18-year-old Charitie Ropati writes about her work developing Native-centric curricula in the U.S.
As an Indigenous student and a member of the Native Village of Kongiganak, Alaska, I never saw myself in the history I learned in primary and secondary school.
My knowledge of my people came from the lessons my mother gave me and the stories my grandmother told me. From my mother, I learned how to speak my native language, understanding that the words that rolled off of my tongue represented thousands of years of resistance and survival. From my grandmother, I heard about the days when my ancestors fully relied on the land and sea, hunting seals and harvesting berries from the tundra. They taught me to be proud of our Indigeneity and to speak of our history so that I don’t forget it — and because our ancestors weren’t always able to do so.
But the education I received at home wasn’t like the one I received at school. In Alaska studies, a required course to graduate high school in the state of Alaska, the teacher spoke of my people as if we were of the past, like we were just a picture in a book. The class erased the first inhabitants of this country. It erased me.
As an Indigenous student and a member of the Native Village of Kongiganak, Alaska, I never saw myself in the history I learned in primary and secondary school.
I was tired of learning history that refused to acknowledge my people. I realized that the Western construct of history needed to change. So, during my senior year of high school, I began to quantify these feelings by researching more about the education of Native students in my district in Alaska and across the U.S.
I found that American Indian and Alaska Native students have the lowest graduation rates and highest dropout percentages in the U.S. In Alaska, the graduation rates of Indigenous students are among the lowest, despite the state having the highest percentage of Indigenous K-12 students. According to the 2018-2019 Anchorage School District report, Alaska Native and American Indian students in my district have a graduation rate of 62.88% and the highest rate of dropping out compared to any other demographic.
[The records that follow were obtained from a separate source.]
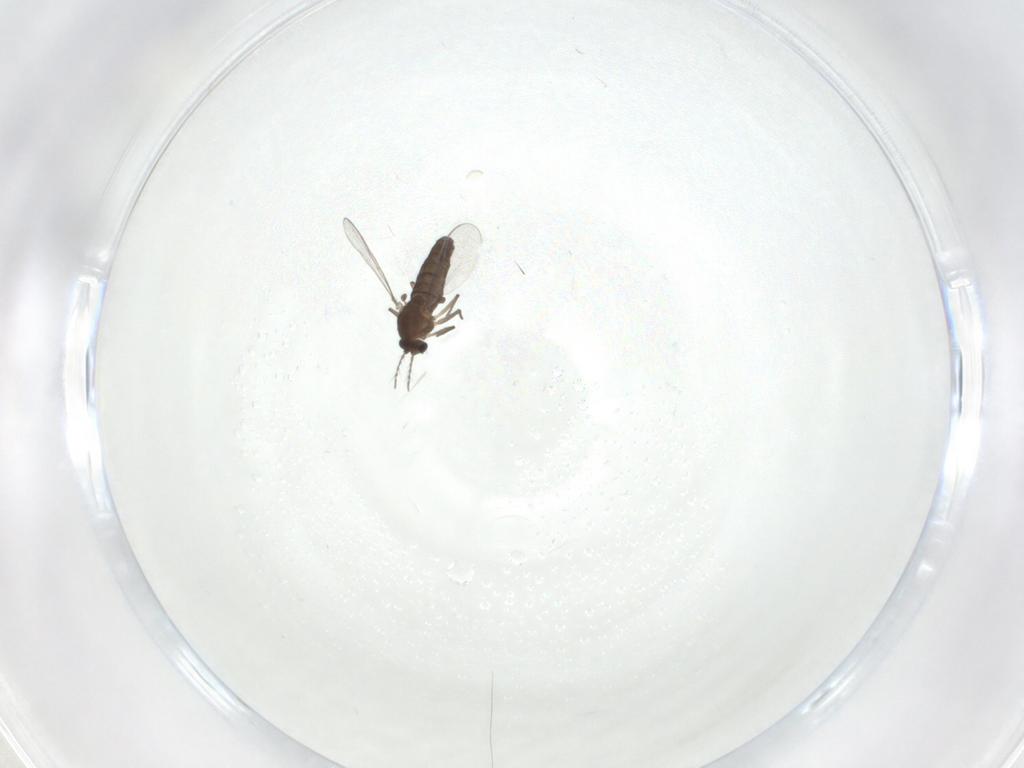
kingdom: Animalia
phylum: Arthropoda
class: Insecta
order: Diptera
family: Chironomidae
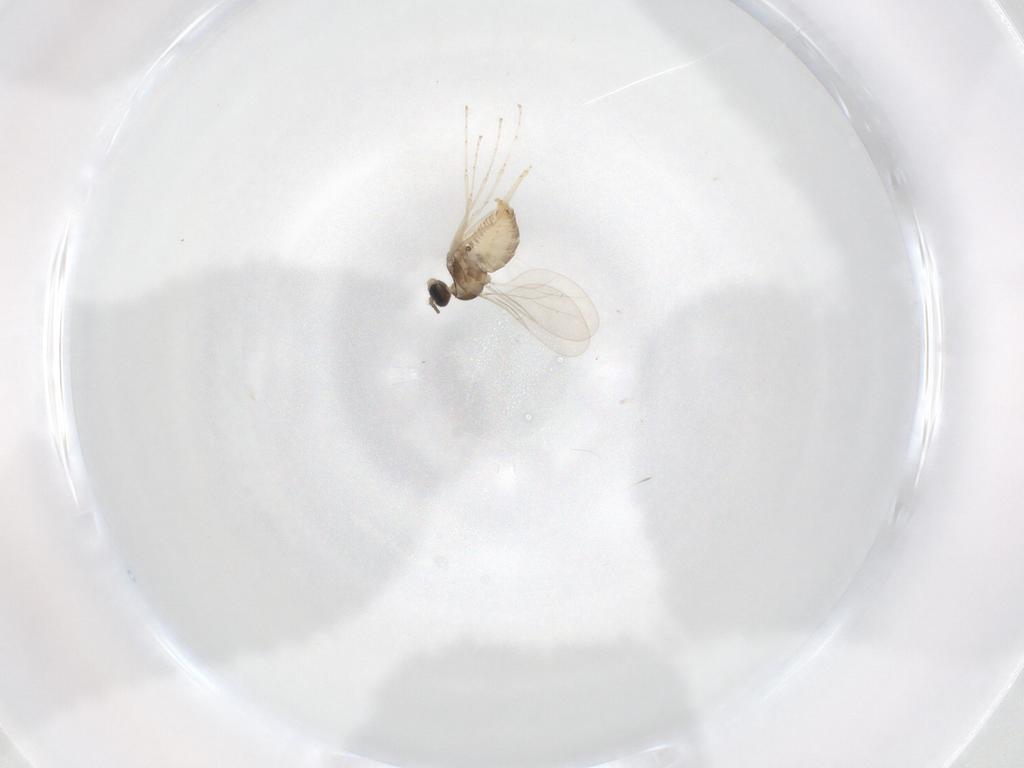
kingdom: Animalia
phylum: Arthropoda
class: Insecta
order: Diptera
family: Cecidomyiidae
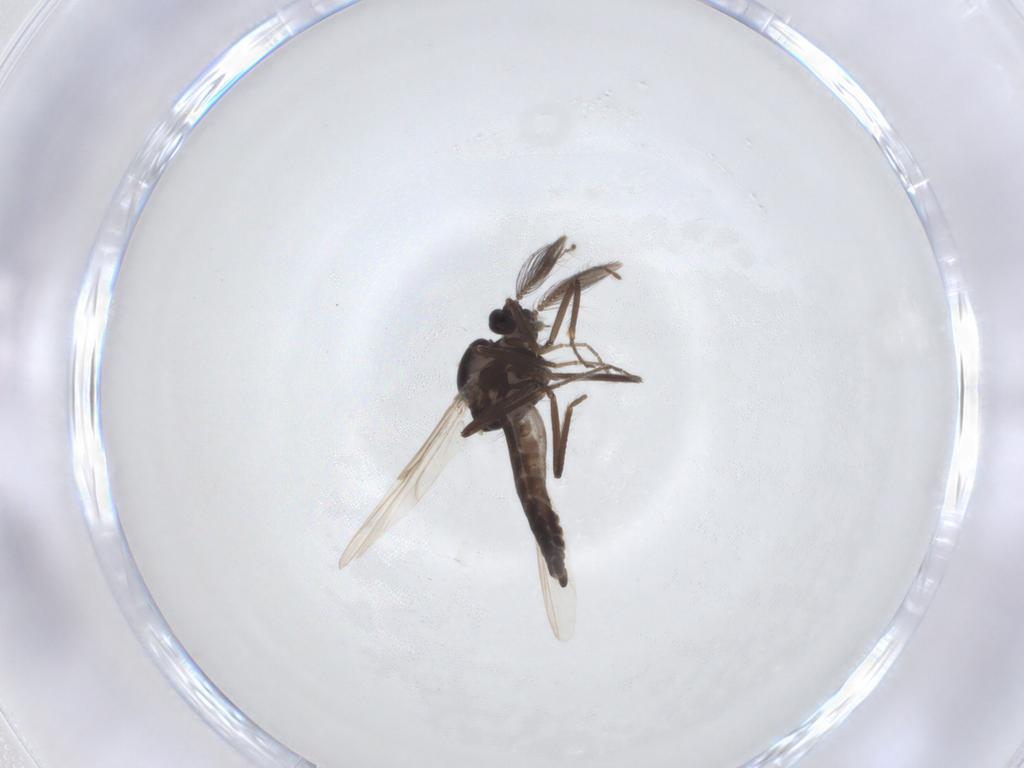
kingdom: Animalia
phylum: Arthropoda
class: Insecta
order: Diptera
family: Ceratopogonidae
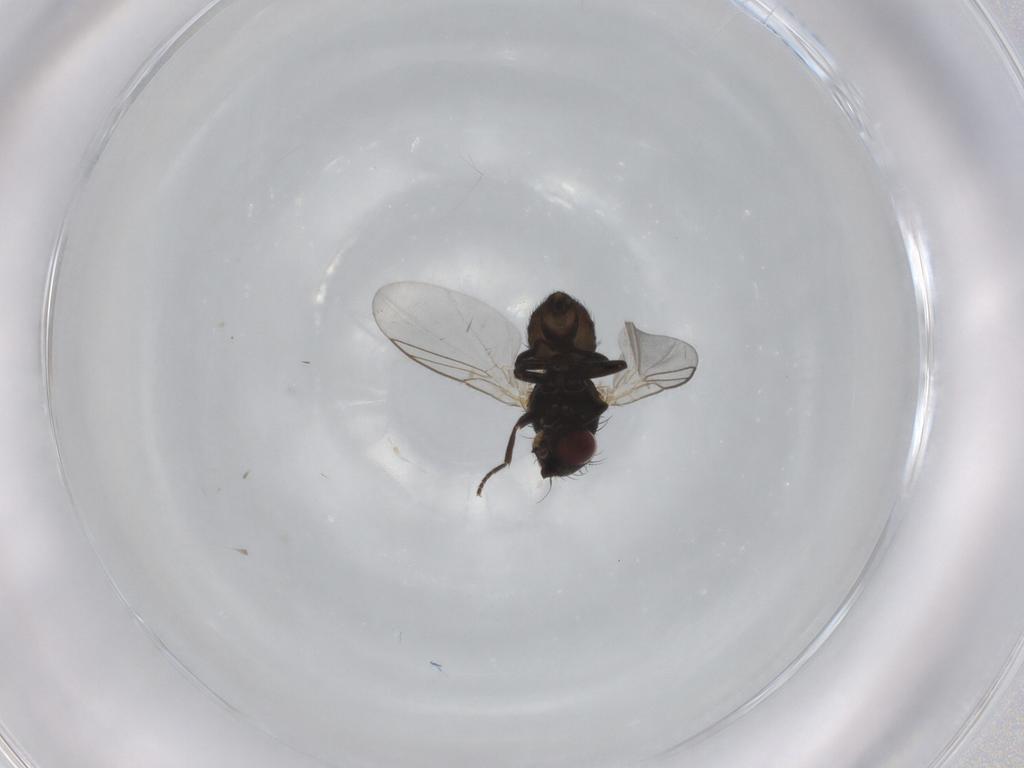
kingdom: Animalia
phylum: Arthropoda
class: Insecta
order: Diptera
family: Ceratopogonidae
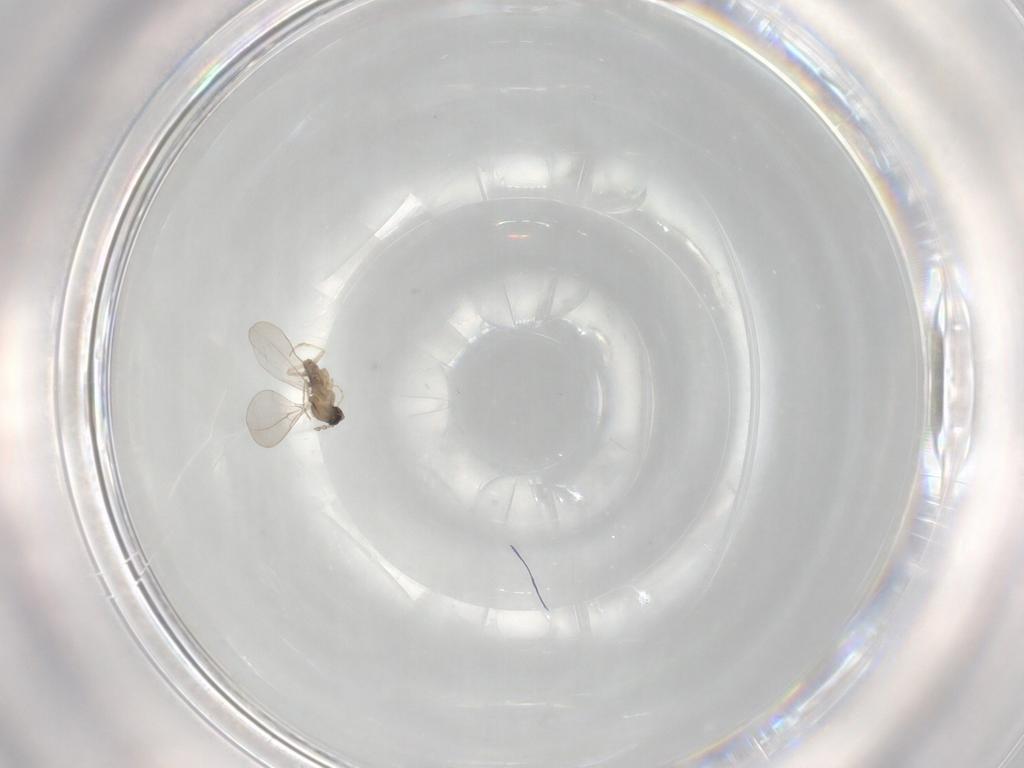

If Alaska Native and American Indian students felt their required classes were culturally relevant and inclusive of the Indigenous perspective, we would be more engaged with our education. We shouldn’t have to study in an environment that fails to acknowledge the atrocities Indigenous people have faced. Western education dehumanizes the narrative of Indigenous people and doesn’t acknowledge the resilience and diversity of Native culture. We need to understand the history of those that came before to reconcile what happened in the past and what continues to happen to Indigenous peoples.
As an Indigenous student who has learned in predominantly white environments, increasing Native representation and improving dropout and graduation rates is important to me. I decided to address these issues by decolonizing the Anchorage School District’s curriculum. I began by targeting the Alaska studies course.
With the help of Dr. Maria Shaa Williams, Director of the Alaska Studies Department at the University of Alaska Anchorage, and Dr. Richard Manning, professor at the University of Canterbury, I developed an accurate and inclusive history sub-curriculum of Indigenous peoples that highlights the traumas faced by my ancestors and focuses on an Indigenous perspective through readings, videos and movies. I also incorporated Alaska Native guest speakers to talk about specific events, including the Alaska Native Claims Settlement Act and the Boarding School Era. It is no longer OK to accept classes that refuse to acknowledge the histories of Indigenous people. Native students must speak out and educators must listen to our voices. Politicians and legislators must address the issues Native students face. Our voices need to be amplified, especially when it comes to conversations about what we learn.
The majority of the students who were part of my research not only felt my Alaska Native centric curriculum was valuable, interesting and important, but also that my curriculum was better than the current Alaska studies curriculum. My high school now teaches my new curriculum in the Seminar program, which is a specialized program. I hope to expand my curriculum throughout the Anchorage School District.
I want education systems to amplify the voices of my ancestors. I want Native youth to feel seen in their classes. If U.S. schools want to better accommodate their Indigenous students, they need to work to decolonize their classes.